You could offer to help with the smacking part.

I’m 17 and been training since I was 15. Arm strength is easy, but actual arm growth can be difficult. I recommend standard curls for biceps and overhead extensions and other triceps exercises, for the upper arms. For larger forearms try doing curls, deadlifts, and barbell rows with a fat bar - two inches is a good start. Also try various grip tools.

Also, it’s very important to work to failure on a regular basis, but not every time, he’ll burn out. Work with weights he can consistently do 7 - 18 reps with. Do multiple sets, and push him further than he thinks he can go. Remember that size will come with strength and that the rest of his upper body will need to be strong enough to handle real weight if you want his arms to handle heavy weight. I’ve been training two years and have added in that time 140 lbs. to my bench press, 135 to my deadlift, 75 to my squat, and about 50 to my curls.

you added nearly twice as much weight to your bench as your squat.

We don’t like chicken legs round these parts.

[quote]zephead4747 wrote:
you added nearly twice as much weight to your bench as your squat.

We don’t like chicken legs round these parts.[/quote]

I have bad knees, I had to cut out the squats for nearly a year.
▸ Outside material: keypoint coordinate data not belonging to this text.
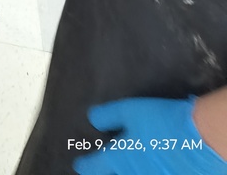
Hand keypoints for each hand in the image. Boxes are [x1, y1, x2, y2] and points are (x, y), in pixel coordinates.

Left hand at [74, 96, 226, 172]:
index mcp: (120, 159)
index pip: (95, 166)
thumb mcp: (130, 111)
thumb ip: (109, 115)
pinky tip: (155, 165)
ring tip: (130, 166)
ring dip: (129, 172)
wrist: (201, 141)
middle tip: (105, 169)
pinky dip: (150, 171)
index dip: (85, 165)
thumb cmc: (161, 122)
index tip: (78, 165)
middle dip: (108, 174)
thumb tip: (92, 118)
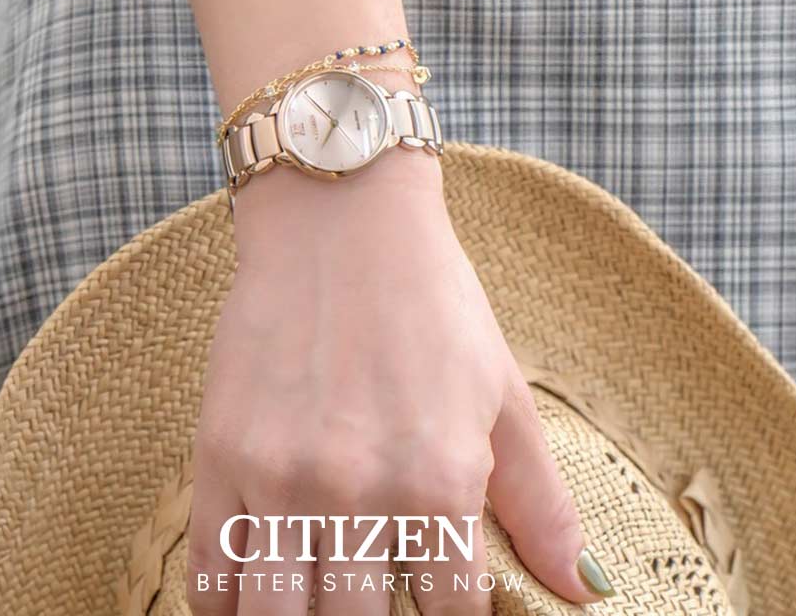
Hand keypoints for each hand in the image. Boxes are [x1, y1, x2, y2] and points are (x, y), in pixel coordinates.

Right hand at [186, 152, 610, 613]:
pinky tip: (255, 594)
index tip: (438, 604)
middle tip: (376, 599)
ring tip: (320, 601)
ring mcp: (279, 474)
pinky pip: (212, 572)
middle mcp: (358, 490)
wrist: (341, 218)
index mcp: (441, 480)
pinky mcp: (219, 453)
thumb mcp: (502, 392)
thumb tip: (584, 589)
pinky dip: (229, 605)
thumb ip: (542, 501)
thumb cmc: (431, 299)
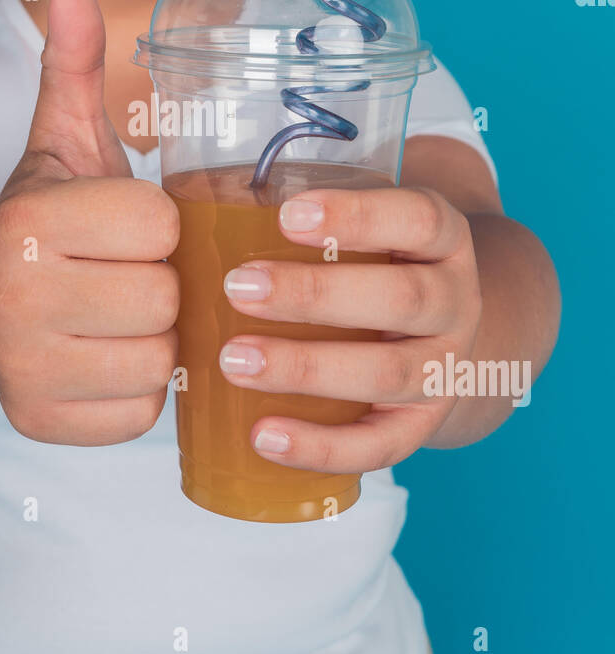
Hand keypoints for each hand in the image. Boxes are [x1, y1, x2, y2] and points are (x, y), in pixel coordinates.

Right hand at [0, 0, 179, 444]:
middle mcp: (15, 295)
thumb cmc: (41, 217)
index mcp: (29, 219)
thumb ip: (72, 64)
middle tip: (122, 273)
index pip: (158, 225)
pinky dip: (133, 392)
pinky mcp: (39, 423)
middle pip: (163, 297)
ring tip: (114, 315)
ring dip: (151, 339)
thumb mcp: (58, 140)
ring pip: (158, 360)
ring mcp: (24, 368)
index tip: (123, 225)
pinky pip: (140, 414)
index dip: (154, 224)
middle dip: (157, 283)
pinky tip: (101, 359)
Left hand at [219, 185, 483, 472]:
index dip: (357, 217)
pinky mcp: (422, 425)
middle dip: (314, 295)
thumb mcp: (370, 229)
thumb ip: (311, 218)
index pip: (419, 220)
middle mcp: (455, 302)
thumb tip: (199, 206)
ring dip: (306, 368)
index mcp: (443, 240)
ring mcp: (445, 369)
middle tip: (236, 287)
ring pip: (388, 374)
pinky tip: (263, 436)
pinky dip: (320, 447)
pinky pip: (379, 446)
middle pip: (401, 299)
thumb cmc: (376, 265)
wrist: (439, 332)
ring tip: (233, 361)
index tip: (286, 215)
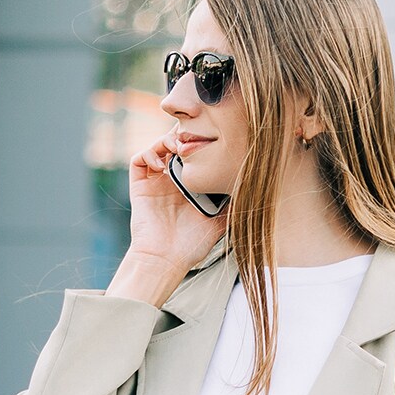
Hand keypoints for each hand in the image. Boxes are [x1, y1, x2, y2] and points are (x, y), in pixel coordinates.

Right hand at [126, 129, 228, 272]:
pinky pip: (138, 160)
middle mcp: (171, 180)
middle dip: (183, 135)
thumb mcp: (220, 221)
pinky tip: (161, 164)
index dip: (199, 142)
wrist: (167, 259)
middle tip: (194, 137)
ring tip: (178, 147)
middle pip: (174, 144)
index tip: (211, 138)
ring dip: (166, 140)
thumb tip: (255, 189)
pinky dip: (148, 153)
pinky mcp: (140, 187)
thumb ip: (233, 204)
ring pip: (156, 147)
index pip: (193, 154)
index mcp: (190, 185)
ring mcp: (154, 182)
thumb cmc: (192, 244)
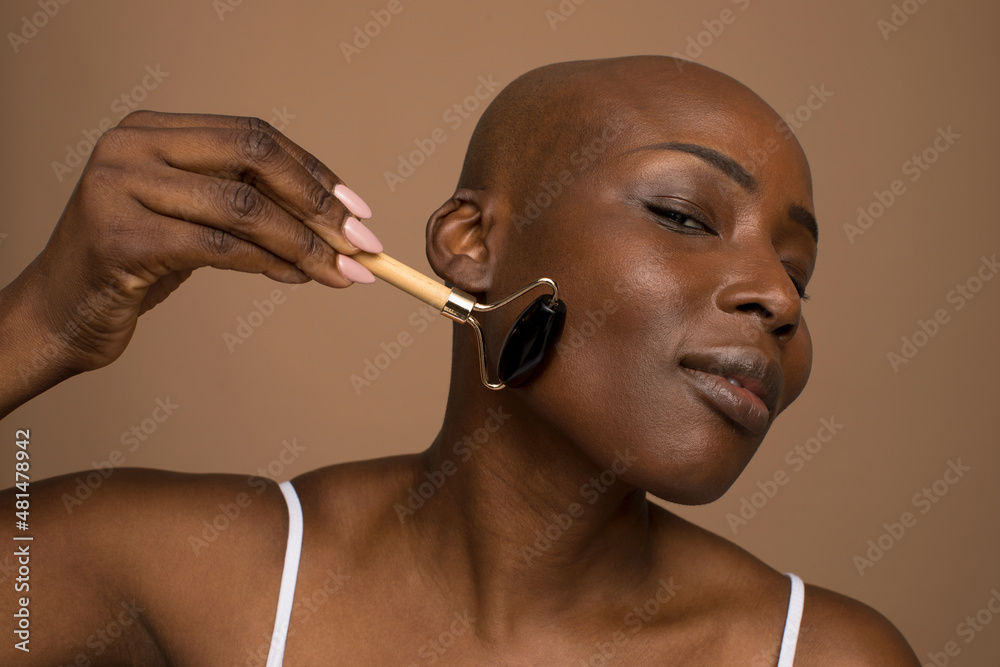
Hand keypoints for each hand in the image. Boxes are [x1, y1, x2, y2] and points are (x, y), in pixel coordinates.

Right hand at [11, 110, 383, 375]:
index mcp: (151, 129)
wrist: (61, 313)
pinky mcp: (121, 238)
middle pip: (256, 157)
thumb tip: (336, 221)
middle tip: (363, 244)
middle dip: (320, 202)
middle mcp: (131, 145)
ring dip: (306, 244)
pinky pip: (220, 246)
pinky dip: (270, 264)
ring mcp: (119, 187)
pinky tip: (299, 277)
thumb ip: (246, 205)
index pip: (254, 136)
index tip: (358, 209)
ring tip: (343, 272)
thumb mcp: (192, 220)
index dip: (314, 171)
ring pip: (244, 207)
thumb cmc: (134, 264)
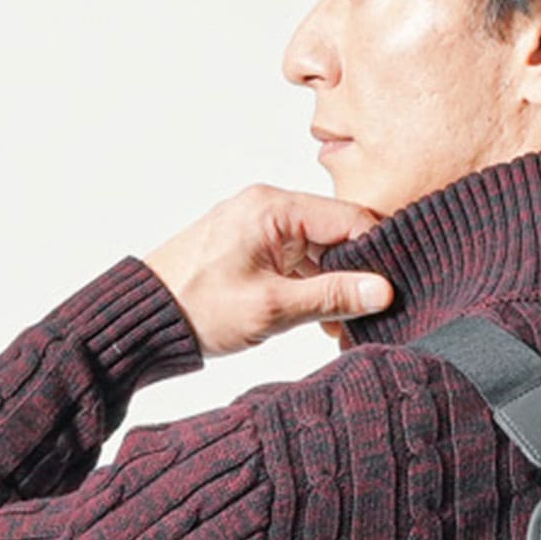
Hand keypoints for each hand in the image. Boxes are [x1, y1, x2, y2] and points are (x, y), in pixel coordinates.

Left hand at [142, 183, 393, 357]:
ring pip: (319, 254)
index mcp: (274, 208)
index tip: (396, 289)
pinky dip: (311, 291)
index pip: (350, 219)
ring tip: (346, 331)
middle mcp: (268, 208)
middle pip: (337, 235)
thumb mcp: (274, 306)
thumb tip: (384, 290)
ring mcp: (259, 228)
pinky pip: (296, 264)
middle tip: (374, 317)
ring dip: (334, 290)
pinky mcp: (251, 249)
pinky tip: (323, 324)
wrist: (143, 320)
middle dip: (357, 277)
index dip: (379, 254)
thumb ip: (333, 296)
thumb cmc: (198, 307)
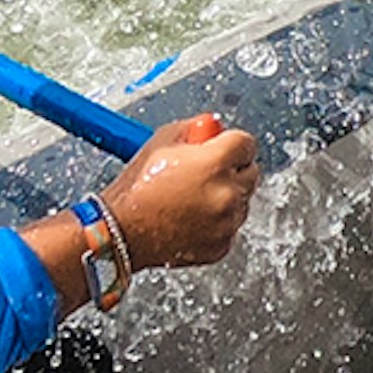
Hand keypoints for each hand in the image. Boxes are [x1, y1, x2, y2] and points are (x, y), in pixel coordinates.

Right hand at [101, 112, 258, 270]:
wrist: (120, 231)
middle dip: (232, 168)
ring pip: (242, 201)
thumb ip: (194, 129)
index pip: (247, 143)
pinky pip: (230, 227)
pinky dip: (217, 222)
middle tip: (205, 172)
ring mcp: (226, 223)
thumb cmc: (137, 187)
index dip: (230, 142)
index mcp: (216, 163)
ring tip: (191, 198)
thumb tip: (211, 127)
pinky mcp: (222, 245)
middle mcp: (227, 193)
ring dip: (226, 196)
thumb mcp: (162, 141)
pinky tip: (191, 217)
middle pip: (251, 172)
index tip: (221, 145)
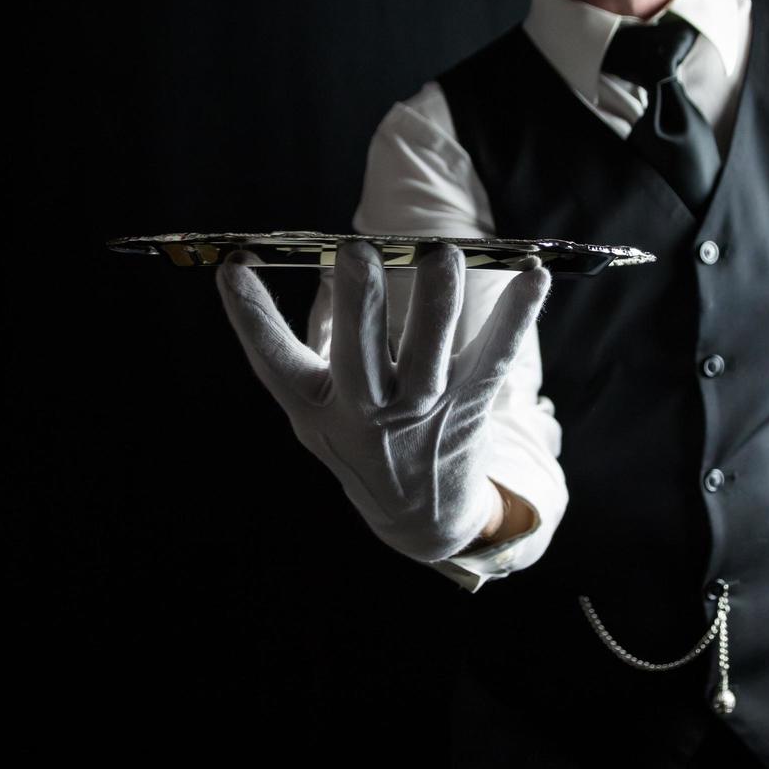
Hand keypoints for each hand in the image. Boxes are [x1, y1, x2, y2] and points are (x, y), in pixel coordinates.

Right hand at [216, 240, 550, 562]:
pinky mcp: (470, 405)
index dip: (249, 315)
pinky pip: (496, 357)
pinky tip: (534, 277)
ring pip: (430, 351)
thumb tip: (289, 267)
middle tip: (358, 253)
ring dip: (437, 301)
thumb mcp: (316, 414)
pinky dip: (517, 316)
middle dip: (359, 302)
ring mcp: (423, 409)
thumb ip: (300, 352)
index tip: (234, 267)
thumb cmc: (360, 444)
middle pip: (358, 352)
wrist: (419, 515)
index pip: (274, 361)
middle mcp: (368, 411)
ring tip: (442, 256)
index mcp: (319, 409)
So a few months ago I had to basically start from scratch. I also don’t have chicken legs, they’re fairly large, and plenty strong.

[quote]DemonSevere wrote:
zephead4747 wrote:
you added nearly twice as much weight to your bench as your squat.

We don’t like chicken legs round these parts.

I have bad knees, I had to cut out the squats for nearly a year. So a few months ago I had to basically start from scratch. I also don’t have chicken legs, they’re fairly large, and plenty strong.[/quote]

good to hear.

You had me scared there for a second.

Soreness isn’t a measure of success in the gym. Size and strength (or speed) are. So if he is getting stronger or bigger there you go and bigger is primarily diet.

I only get sore if I have taken an extended time off from the gym, that first week or two back will cripple me, but after that nothing at all makes me sore. Intensity, variety, new movement plane, nothing. But my weights go up, so who cares.